Ma chronique n’a jamais eu la moindre prétention de comparer les conditions subies par les peuples autochtones et celles subies par les Canadiens français. Ce serait ridicule. Elle se contente de constater qu’à partir de la Conquête, celles-ci procèdent d’un même pouvoir colonial et de la même logique assimilatrice définie par l’Empire britannique et reprise par le gouvernement canadien. Si les Canadiens français s’en sont mieux tirés, c’est qu’ils ont pu imposer un rapport de force. Ce qui ne fut malheureusement pas le cas des populations autochtones, dispersées sur un immense territoire.
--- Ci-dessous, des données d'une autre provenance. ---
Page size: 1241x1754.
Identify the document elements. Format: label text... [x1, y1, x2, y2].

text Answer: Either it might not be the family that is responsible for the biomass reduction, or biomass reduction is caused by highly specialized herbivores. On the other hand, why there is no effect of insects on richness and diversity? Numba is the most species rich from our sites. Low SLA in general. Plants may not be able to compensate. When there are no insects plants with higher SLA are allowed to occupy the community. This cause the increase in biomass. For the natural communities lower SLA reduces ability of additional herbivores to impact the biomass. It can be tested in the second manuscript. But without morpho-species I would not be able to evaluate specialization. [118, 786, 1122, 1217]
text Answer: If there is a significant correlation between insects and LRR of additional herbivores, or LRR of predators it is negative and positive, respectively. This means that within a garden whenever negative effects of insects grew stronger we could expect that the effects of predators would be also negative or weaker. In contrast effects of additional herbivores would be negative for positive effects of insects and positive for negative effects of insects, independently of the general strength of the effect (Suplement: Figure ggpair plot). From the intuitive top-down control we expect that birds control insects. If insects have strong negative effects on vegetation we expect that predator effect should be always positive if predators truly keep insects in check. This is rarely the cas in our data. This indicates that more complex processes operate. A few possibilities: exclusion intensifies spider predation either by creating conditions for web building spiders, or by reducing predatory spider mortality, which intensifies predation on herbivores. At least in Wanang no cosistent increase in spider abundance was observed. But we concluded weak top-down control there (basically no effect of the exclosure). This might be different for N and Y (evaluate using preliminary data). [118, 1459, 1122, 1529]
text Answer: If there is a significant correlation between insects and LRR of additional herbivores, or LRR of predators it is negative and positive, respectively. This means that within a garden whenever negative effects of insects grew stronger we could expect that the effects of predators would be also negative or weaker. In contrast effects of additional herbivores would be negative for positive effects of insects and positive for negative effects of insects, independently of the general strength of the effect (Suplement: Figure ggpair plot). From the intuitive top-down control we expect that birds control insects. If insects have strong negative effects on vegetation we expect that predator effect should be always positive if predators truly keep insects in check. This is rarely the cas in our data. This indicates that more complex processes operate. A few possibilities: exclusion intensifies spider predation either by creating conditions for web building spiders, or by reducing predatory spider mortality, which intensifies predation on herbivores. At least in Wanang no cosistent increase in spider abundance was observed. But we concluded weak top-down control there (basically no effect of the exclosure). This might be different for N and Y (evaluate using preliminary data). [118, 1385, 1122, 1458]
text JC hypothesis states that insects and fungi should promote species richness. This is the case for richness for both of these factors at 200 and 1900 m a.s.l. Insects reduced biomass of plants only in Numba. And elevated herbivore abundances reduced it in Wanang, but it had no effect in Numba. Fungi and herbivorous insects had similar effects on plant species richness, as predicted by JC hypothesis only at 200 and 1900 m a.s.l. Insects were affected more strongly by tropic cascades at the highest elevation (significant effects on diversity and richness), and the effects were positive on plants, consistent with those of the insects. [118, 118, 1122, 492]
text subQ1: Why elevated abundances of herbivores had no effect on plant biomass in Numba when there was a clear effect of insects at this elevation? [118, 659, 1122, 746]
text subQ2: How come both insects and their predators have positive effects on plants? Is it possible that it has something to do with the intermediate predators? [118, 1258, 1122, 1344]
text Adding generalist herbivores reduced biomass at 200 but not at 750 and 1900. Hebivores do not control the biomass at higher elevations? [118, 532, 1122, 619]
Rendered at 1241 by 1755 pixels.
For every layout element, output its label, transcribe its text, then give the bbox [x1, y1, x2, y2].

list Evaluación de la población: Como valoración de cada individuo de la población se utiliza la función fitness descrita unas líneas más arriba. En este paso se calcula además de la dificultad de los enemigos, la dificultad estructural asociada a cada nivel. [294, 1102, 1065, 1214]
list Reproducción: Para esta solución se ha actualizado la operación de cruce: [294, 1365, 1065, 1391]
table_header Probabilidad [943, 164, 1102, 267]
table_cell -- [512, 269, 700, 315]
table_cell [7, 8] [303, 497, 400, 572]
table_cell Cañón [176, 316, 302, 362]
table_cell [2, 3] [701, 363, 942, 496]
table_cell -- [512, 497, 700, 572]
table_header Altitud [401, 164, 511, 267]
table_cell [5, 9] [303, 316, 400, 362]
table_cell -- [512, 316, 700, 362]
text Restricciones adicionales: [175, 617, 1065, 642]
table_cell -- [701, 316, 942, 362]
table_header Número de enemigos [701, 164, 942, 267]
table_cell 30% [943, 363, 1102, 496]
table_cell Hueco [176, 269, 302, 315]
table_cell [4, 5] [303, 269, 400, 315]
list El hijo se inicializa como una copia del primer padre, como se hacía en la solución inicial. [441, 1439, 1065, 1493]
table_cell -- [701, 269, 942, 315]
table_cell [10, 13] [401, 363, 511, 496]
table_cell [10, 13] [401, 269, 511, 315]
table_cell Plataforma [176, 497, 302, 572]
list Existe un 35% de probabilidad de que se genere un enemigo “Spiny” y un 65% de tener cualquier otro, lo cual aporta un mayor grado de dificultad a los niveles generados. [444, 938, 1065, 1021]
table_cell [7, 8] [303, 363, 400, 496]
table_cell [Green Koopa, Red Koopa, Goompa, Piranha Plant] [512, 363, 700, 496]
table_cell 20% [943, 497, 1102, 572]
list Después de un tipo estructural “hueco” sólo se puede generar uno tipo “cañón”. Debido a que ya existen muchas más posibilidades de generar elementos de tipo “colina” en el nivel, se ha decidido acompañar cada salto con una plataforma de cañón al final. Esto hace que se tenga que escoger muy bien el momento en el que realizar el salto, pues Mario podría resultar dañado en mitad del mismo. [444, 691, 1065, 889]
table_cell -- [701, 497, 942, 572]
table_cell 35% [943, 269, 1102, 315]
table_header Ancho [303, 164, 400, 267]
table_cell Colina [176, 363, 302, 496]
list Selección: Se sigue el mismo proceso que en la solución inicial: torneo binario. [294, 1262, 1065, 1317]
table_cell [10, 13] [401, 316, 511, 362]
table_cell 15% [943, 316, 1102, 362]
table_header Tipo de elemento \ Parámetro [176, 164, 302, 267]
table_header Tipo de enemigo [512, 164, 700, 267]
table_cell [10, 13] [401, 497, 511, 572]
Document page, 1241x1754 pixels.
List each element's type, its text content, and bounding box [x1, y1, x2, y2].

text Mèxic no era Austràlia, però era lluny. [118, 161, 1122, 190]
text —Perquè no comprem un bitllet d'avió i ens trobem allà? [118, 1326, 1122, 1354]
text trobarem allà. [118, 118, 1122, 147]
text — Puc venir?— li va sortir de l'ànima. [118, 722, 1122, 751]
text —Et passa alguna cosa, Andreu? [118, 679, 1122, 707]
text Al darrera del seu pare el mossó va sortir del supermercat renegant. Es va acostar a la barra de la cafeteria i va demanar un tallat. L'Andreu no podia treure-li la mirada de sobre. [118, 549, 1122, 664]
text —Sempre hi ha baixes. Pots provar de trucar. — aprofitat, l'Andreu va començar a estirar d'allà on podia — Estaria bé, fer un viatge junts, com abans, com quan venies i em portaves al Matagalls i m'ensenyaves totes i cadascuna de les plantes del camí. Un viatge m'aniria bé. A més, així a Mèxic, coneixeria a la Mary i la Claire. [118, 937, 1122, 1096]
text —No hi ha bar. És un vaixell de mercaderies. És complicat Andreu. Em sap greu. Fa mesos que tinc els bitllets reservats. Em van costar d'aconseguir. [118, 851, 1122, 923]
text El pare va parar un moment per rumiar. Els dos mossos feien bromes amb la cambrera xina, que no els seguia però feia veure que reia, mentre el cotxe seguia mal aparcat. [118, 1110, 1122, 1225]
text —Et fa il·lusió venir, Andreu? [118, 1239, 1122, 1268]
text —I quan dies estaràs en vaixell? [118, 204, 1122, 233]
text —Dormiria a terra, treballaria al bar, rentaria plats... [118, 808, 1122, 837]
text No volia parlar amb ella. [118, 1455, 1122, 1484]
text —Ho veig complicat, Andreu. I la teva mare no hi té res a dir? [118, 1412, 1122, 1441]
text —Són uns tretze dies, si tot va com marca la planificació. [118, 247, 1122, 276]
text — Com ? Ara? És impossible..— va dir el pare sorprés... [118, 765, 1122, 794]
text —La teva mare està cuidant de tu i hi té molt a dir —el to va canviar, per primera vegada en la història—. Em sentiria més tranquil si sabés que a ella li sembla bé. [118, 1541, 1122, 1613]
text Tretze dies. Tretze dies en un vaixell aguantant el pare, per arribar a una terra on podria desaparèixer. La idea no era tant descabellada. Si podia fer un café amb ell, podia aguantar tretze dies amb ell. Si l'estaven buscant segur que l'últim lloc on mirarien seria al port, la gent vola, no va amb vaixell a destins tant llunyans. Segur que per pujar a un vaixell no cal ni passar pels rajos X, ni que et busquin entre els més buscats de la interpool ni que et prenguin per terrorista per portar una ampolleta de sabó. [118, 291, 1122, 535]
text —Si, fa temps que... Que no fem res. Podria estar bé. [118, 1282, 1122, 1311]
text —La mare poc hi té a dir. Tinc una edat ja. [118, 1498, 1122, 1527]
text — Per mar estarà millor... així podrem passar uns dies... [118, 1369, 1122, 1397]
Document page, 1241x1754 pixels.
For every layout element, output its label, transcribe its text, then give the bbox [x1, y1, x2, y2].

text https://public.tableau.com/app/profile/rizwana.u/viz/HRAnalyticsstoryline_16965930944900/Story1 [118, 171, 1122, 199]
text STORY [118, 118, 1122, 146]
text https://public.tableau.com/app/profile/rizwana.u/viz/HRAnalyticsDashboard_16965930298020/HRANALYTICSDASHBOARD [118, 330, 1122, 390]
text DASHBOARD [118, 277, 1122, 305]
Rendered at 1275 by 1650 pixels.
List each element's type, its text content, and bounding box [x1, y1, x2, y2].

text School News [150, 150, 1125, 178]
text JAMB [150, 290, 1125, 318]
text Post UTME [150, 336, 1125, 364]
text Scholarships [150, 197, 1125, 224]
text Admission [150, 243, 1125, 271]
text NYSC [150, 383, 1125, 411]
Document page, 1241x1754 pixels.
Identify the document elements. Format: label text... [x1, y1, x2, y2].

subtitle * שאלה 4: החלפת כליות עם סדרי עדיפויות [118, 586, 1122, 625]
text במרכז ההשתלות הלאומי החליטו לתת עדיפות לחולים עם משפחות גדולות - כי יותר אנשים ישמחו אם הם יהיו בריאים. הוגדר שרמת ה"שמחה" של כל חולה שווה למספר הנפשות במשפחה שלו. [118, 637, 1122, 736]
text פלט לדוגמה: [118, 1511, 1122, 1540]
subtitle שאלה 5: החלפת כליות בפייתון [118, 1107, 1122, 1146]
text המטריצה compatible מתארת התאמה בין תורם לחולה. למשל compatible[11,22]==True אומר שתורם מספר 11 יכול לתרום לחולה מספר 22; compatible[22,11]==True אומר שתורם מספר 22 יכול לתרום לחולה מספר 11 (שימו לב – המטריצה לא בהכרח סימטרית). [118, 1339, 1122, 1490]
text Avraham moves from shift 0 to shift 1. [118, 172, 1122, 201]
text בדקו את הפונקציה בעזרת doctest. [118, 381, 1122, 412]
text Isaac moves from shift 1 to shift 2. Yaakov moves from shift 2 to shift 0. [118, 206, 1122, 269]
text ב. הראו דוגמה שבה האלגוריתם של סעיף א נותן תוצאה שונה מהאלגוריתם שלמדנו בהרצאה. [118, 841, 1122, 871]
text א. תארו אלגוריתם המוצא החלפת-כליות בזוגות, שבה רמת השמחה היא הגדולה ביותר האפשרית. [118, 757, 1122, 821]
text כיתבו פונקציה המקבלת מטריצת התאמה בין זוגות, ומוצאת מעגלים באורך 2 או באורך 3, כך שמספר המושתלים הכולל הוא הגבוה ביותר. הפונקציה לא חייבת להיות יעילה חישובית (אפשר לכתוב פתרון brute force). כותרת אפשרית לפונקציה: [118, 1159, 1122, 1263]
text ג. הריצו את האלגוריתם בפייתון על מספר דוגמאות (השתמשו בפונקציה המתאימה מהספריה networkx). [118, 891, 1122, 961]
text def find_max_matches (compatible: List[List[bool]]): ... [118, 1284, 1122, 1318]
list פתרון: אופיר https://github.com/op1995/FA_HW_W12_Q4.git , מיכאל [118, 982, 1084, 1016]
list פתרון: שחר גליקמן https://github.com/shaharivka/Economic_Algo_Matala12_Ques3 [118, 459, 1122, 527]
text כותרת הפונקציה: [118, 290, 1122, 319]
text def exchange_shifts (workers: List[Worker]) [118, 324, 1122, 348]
L’un des meilleurs exemples de ces politiques demeure la répression sauvage de la nation Métis du Manitoba, née de la fusion de nos deux peuples. Aussi terrible soit-il, le sort subi par les Autochtones ne saurait pour autant être qualifié de génocide. Quand on veut supprimer physiquement, de manière consciente, systématique et planifiée une population, comme on l’a fait en Allemagne, en Arménie, au Rwanda et au Cambodge, on ne se donne pas la peine de créer des pensionnats.

Quant à l’assimilation, elle peut prendre des formes violentes, mais elle peut aussi être volontaire. Elle n’en demeure pas moins de l’assimilation.